Lisa Michajlova freute sich auf die Begegnungen mit Juden aus 20 verschiedenen Nationen, „es gab einen coolen Mix aus Leuten, die man immer wieder trifft, und solchen, die man zum ersten Mal sieht, weil sie eben nur Wintersport machen“. Dann aber fragte ihre Zimmernachbarin, die als Medical Volunteer arbeitet, ob Lisa nicht beim Eisstockschießen einspringen könne, dem deutschen Team Ha’Koach um Wladimir Olchow und Michal Nassi fehle noch jemand. „Ich hatte das zuvor noch nie gemacht, aber dann ging es eigentlich ganz gut, es ist halt wie Bowling, nur eben auf dem Eis.“ Man trainierte und „in unseren Spielen hatten wir sogar voll die Taktik“.

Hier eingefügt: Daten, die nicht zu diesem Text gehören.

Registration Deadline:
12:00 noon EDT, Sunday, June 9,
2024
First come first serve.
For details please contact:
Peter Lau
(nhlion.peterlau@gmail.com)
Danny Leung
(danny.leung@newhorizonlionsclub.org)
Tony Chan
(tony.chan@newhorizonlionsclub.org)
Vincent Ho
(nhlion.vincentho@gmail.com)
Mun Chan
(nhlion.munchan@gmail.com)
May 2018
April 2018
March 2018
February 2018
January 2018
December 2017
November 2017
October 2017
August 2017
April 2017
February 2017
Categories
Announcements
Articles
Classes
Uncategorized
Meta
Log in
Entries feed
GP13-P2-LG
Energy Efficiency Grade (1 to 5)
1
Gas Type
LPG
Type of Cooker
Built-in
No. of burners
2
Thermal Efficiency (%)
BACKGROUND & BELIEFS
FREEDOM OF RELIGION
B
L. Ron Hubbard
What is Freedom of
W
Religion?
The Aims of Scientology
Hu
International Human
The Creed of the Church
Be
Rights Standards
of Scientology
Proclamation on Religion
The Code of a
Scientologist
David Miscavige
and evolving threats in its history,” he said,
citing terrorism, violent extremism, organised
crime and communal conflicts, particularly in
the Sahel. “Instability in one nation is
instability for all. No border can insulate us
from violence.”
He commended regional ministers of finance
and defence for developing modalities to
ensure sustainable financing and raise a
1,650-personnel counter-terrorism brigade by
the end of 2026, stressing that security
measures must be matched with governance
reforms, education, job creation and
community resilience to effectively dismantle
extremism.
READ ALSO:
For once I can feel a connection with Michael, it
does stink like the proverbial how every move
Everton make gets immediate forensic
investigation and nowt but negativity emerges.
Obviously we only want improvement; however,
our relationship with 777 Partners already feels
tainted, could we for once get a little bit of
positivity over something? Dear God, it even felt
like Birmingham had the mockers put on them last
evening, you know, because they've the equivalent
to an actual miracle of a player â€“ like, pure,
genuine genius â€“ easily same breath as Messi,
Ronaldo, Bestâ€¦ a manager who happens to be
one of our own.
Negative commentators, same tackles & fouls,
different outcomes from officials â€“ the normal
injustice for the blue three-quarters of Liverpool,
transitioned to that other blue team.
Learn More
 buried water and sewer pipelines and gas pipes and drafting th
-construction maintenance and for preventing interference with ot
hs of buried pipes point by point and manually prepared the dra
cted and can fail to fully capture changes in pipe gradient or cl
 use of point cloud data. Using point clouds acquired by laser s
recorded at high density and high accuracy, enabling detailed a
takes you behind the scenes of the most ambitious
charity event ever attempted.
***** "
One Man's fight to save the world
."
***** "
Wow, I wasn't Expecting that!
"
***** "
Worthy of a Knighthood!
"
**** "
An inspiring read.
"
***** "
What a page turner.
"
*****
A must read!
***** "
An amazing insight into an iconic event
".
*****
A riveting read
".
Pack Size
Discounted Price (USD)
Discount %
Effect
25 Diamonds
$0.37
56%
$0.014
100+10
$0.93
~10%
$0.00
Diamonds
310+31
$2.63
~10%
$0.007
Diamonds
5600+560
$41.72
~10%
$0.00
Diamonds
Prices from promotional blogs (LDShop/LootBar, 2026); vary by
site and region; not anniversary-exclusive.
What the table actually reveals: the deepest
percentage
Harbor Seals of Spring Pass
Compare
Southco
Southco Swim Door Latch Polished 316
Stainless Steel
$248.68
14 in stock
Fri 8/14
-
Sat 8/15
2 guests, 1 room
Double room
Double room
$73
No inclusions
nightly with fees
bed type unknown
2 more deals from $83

Und sonst? In Ruhpolding sei es toll gewesen, „und sehr bayrisch“, findet Lisa. Beim Gottesdienst und der Schabbathfeier habe man sogar Leute in Tracht gesehen, „sie waren vom Trachtenverein und´ wollten sich das Ganze mal angucken“. Außerdem gab es eine „typische Après-Ski-Party, mit „Schlagerliedern und Karaoke und, ja, auch den einschlägigen Getränken“.

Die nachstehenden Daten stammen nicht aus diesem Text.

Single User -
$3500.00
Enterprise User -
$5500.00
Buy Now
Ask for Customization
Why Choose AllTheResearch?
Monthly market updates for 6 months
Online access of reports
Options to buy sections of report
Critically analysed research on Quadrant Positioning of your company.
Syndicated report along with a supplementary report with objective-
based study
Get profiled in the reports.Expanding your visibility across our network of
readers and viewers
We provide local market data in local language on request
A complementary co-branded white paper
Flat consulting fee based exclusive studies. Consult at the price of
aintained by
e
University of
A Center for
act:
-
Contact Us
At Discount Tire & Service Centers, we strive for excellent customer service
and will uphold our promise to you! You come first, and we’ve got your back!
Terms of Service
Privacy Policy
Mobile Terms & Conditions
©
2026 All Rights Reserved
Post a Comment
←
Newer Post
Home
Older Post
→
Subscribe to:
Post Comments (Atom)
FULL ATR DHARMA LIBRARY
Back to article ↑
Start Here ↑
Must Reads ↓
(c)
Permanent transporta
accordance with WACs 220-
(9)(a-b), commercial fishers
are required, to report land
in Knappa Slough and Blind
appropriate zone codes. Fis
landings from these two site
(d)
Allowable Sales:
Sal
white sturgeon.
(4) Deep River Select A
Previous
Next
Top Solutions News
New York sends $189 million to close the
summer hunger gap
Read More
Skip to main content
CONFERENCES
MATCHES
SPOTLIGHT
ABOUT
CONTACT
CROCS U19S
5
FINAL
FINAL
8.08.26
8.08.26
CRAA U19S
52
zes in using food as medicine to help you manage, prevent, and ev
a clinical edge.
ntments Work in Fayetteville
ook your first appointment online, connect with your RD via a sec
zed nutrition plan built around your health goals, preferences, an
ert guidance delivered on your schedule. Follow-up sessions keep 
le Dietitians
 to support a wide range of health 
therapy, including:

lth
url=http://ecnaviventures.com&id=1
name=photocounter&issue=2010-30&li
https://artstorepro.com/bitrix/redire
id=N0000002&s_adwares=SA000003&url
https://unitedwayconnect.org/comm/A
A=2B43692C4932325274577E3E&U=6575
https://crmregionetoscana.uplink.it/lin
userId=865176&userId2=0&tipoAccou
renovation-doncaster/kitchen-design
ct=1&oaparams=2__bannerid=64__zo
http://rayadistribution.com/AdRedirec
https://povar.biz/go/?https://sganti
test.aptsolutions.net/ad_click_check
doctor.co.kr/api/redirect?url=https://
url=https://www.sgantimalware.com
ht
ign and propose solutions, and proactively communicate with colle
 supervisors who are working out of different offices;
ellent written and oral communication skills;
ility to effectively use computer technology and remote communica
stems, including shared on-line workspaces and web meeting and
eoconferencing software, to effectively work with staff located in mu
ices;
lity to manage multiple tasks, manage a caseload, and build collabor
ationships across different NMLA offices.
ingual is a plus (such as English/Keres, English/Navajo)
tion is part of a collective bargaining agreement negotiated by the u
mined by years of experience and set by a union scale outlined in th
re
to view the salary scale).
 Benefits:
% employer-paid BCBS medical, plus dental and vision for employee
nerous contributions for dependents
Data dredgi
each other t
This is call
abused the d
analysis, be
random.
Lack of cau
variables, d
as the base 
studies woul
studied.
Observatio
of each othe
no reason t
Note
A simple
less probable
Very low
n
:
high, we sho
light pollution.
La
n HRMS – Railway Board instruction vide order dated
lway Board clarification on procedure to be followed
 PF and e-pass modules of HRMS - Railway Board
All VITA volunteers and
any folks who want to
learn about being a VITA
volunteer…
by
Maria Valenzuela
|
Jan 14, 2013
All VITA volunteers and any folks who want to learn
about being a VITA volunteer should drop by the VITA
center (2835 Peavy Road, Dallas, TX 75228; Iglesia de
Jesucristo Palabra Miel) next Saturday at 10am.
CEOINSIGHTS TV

Das koschere Essen im Hotel, in dem alle Teilnehmer und Mitarbeiter wohnten, sei von sieben Chefköchen aus Israel organisiert worden, „sie sind extra hergekommen und haben in der koscher gemachten Küche unfassbar gutes Essen gezaubert“. Besonders gefreut hat sich Michajlova, dass viele Ukrainer an den Spielen teilgenommen haben, „meine Eltern sind ja ursprünglich von dort, wir haben Freunde und Verwandte im Land, mein Großvater ist vor dem Krieg zu uns geflohen“.

Für Lisa Michajlova bedeutet das Ende der Wintergames den Anfang der Klausurphase. Sie studiert Mathematik und Philosopie sowie „Cognitive Science“ im Master. Ob sie sich vorstellen kann, bei etwaigen nächsten Wintergames wieder dabei zu sein? „Es wird sicher wieder Winterspiele geben“, sagt sie. „Viele Leute hatten es ja bis zu dieser Makkabiade gar nicht auf dem Schirm, dass das schon einmal möglich war.“

Hier und jetzt „haben wir den Anfang einer Tradition erlebt, ob die nächste Winter-Makkabiade nun wieder von Deutschland organisiert wird, ist unklar, gerüchteweise sind die USA schon sehr interessiert, die Spiele auszurichten“.